## Document text
++++
As already mentioned, yeast consumes any fermentable sugar. This creates carbon dioxide. This leads to bags expanding and potentially exploding. For a small producer, this is not an issue - the bag in box can be left and watched and vented if required. For those who fill quite a few, or where cider is delivered some time before use (i.e. to a distributor) this is not going to happen. So, by pasteurising the cider the issue of exploding bag in boxes becomes less of a problem.

Alternatives


There are alternatives to pasteurising cider... not least of which is simply not to do it! Dry, still cider shouldn't need to be pasteurised - as long as it is fully fermented. OK, it may prevent some degrading of the cider over time - though ultimately the cost of changes to flavour doesn't outweigh the convenience of having cider stored in bags. I realise that some prefer to do it, but if I am honest it fails me as to why!

Using artificial sweeteners instead of natural ingredients is another alternative - though this must be personal preference to the producer... like a piece of art, cider must be a product of the choices of its maker. So whilst it's an alternative, its up for grabs as to whether its any better. Putting my cards on the table, personally, I use artificial sweetener (sucralose). I think juice makes a cider too 'juicy' but would use sugar if the process of pasteurising and hot filling weren't so damn expensive!

I do know of one or two producers who will sweeten with juice/sugar just prior to bagging a cider and then hope it is used quickly... I have also seen the results of such practice when it goes wrong!
++++
(Saved data entries)
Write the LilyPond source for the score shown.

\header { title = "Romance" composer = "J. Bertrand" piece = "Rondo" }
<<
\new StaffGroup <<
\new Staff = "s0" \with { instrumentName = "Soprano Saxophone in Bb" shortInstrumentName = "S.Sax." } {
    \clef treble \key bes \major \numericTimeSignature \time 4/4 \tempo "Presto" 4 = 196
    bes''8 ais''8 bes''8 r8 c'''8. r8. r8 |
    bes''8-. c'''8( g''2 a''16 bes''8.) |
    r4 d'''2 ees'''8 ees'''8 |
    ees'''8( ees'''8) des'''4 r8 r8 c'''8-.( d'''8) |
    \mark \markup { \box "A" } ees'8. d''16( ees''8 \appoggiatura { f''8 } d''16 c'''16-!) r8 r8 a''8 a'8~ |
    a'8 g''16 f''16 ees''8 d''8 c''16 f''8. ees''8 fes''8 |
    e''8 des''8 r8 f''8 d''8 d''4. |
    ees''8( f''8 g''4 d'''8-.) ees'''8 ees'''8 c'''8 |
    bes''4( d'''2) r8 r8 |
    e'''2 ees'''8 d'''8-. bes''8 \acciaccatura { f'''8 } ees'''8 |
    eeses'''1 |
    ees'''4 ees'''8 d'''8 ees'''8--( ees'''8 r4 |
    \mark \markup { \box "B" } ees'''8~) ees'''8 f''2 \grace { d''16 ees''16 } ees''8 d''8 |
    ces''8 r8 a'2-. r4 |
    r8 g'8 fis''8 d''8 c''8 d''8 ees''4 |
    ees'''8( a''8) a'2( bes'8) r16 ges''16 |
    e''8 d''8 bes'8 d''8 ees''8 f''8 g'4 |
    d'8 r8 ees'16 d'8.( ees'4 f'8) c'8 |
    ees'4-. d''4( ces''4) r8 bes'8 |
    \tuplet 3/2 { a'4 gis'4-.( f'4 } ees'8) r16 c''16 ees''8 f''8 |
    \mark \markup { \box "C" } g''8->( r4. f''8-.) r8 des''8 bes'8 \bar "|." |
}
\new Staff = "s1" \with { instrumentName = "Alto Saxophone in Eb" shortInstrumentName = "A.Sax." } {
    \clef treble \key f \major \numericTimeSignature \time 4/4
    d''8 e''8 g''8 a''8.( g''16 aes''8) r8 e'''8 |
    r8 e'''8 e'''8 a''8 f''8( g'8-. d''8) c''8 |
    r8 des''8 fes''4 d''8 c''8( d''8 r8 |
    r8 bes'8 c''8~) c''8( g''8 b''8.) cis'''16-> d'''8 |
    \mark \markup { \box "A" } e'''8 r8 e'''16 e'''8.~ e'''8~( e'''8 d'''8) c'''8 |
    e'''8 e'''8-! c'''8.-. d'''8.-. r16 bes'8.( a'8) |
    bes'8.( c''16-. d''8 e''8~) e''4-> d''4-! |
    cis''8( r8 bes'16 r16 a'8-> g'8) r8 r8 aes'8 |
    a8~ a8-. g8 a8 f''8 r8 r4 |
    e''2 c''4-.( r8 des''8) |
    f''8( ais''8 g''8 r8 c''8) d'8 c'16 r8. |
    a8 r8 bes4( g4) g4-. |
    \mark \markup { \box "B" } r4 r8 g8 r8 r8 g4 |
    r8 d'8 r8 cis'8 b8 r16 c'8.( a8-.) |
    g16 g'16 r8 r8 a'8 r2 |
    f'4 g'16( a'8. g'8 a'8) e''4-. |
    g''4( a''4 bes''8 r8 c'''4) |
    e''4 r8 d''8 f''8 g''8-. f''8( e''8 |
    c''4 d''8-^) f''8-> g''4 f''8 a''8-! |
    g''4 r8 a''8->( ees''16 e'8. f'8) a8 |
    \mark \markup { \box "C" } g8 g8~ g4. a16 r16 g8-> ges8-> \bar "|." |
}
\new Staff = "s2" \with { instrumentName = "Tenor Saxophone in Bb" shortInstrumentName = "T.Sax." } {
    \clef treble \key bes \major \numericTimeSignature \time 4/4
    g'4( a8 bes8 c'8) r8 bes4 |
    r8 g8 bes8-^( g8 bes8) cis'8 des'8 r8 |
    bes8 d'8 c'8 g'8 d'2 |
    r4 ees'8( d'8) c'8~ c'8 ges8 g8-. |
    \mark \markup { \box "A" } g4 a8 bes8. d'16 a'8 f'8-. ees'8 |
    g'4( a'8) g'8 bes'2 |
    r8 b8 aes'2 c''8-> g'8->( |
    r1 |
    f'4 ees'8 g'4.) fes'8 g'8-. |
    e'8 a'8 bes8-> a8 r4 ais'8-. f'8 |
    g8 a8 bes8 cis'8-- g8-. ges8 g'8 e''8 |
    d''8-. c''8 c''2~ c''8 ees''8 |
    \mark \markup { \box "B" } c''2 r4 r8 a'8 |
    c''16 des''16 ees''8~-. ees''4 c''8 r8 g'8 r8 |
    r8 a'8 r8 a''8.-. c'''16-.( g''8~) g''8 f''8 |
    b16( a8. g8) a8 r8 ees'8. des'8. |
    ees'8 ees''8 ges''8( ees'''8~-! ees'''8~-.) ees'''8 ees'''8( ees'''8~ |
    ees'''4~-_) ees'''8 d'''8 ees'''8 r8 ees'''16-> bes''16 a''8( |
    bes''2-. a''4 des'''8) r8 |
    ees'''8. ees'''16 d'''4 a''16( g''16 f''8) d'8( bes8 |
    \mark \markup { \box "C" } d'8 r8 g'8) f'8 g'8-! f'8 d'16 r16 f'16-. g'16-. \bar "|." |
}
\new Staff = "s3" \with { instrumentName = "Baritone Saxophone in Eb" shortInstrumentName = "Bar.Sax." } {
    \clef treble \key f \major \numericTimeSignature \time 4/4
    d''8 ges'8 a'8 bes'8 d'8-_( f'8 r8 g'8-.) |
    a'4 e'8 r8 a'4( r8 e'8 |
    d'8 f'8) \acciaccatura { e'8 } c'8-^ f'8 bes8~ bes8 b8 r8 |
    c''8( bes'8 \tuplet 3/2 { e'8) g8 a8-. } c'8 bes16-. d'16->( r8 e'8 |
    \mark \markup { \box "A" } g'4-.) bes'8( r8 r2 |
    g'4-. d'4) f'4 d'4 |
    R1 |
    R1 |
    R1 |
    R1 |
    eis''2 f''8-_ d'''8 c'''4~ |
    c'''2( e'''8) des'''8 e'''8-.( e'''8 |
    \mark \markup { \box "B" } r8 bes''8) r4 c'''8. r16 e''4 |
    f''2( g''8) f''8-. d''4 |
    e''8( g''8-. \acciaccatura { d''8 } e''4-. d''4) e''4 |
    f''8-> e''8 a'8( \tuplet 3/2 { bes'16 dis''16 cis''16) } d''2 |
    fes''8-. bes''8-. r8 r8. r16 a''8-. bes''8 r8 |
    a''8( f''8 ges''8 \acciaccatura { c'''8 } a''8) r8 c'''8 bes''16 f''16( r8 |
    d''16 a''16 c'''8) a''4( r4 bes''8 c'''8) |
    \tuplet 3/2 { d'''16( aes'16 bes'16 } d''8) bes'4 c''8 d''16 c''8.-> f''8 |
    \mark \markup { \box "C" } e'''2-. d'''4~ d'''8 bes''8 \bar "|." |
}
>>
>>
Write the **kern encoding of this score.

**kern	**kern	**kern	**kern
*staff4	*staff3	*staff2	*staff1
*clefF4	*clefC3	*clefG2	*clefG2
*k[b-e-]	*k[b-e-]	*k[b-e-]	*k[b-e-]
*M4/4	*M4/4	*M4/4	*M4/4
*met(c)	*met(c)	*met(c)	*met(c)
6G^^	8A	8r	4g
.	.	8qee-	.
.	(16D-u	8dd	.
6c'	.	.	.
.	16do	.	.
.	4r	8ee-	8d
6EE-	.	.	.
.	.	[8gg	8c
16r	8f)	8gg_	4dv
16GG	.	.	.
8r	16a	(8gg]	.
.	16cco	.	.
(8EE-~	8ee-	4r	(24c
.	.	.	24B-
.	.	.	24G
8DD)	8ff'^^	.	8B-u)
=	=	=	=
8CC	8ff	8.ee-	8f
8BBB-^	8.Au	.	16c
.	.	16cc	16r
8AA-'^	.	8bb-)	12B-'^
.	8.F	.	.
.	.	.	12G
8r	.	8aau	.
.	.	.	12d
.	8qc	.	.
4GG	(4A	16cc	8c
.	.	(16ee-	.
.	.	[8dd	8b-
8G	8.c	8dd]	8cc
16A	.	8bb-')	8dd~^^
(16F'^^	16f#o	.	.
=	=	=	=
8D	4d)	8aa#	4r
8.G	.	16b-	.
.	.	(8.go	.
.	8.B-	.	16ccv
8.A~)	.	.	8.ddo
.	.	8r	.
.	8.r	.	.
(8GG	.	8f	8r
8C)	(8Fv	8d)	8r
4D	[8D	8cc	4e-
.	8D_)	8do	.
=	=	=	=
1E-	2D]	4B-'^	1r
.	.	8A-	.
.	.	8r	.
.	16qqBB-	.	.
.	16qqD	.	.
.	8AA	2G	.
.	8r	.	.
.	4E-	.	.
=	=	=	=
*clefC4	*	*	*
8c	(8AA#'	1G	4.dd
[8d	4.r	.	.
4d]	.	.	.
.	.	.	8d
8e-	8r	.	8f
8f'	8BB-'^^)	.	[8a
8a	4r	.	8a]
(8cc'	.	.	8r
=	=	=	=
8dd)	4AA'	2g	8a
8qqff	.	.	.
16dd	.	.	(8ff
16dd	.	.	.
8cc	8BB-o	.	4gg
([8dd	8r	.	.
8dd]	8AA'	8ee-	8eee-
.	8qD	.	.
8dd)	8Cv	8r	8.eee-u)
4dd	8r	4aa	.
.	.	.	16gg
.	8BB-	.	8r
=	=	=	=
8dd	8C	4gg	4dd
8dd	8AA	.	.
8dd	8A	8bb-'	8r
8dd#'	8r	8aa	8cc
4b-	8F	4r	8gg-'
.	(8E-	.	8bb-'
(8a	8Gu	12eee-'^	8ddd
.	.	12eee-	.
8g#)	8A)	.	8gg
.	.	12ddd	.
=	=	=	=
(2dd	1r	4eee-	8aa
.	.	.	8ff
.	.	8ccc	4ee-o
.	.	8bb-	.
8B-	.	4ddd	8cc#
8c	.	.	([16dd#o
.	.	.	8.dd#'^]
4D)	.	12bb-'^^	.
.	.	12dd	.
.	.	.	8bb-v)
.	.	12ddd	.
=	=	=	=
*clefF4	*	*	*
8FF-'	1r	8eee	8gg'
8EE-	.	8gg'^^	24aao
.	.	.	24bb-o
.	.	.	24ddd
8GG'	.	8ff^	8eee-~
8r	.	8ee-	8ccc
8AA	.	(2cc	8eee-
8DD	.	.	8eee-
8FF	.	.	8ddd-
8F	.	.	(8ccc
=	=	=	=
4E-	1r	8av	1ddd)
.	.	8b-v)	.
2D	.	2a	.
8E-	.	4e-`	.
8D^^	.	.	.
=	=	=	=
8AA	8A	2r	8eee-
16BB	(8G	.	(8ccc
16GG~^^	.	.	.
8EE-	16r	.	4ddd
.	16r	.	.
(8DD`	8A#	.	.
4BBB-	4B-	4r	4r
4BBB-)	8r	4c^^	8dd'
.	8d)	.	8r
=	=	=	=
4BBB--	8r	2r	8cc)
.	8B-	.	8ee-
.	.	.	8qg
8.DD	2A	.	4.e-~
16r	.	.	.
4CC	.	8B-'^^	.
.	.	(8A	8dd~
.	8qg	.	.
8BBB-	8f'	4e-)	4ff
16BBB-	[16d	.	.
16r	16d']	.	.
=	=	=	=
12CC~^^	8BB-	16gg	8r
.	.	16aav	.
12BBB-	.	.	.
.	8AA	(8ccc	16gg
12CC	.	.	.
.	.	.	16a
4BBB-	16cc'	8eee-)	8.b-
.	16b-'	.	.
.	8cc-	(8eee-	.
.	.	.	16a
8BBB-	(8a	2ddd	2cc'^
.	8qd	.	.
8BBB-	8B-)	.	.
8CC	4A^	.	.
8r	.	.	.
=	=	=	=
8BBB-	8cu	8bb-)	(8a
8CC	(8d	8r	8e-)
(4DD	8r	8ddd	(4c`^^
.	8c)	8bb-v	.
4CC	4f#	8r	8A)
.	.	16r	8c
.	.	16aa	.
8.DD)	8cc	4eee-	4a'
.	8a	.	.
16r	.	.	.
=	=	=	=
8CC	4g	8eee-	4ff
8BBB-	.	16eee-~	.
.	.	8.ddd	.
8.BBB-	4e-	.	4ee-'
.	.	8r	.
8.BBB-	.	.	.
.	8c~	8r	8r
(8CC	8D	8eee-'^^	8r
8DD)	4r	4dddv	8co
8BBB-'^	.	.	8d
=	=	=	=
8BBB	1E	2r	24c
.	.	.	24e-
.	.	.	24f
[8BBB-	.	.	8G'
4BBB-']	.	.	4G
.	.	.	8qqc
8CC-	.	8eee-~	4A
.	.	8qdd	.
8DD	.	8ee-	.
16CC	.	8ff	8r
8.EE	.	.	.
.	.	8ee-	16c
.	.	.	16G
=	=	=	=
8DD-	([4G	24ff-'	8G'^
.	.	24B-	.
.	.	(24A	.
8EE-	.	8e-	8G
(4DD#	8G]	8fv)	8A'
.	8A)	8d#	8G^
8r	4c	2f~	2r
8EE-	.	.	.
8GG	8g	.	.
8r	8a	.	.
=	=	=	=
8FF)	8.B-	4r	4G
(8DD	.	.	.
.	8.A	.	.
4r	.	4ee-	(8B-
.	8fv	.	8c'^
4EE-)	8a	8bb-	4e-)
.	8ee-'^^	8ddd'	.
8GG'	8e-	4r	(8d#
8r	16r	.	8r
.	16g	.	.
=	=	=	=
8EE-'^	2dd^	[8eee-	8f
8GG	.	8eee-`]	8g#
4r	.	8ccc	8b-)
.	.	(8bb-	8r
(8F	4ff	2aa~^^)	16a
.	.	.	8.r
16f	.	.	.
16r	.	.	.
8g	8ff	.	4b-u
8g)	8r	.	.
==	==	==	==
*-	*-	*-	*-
++++
## Set of tasks
1. In the text on pasteurizing cider, which artificial sweetener does the writer say they use?
2. Reproduce word for word the passage of the text on pasteurizing cider between "Using artificial sweeteners" and "so damn expensive!", inclusive.
3. List every specific sweetening ingredient named in the text on pasteurizing cider.
The entries above were taken from a separate source.

## Exercise results
1. Sucralose.

2.
Using artificial sweeteners instead of natural ingredients is another alternative - though this must be personal preference to the producer... like a piece of art, cider must be a product of the choices of its maker. So whilst it's an alternative, its up for grabs as to whether its any better. Putting my cards on the table, personally, I use artificial sweetener (sucralose). I think juice makes a cider too 'juicy' but would use sugar if the process of pasteurising and hot filling weren't so damn expensive!

3. Sucralose, juice, sugar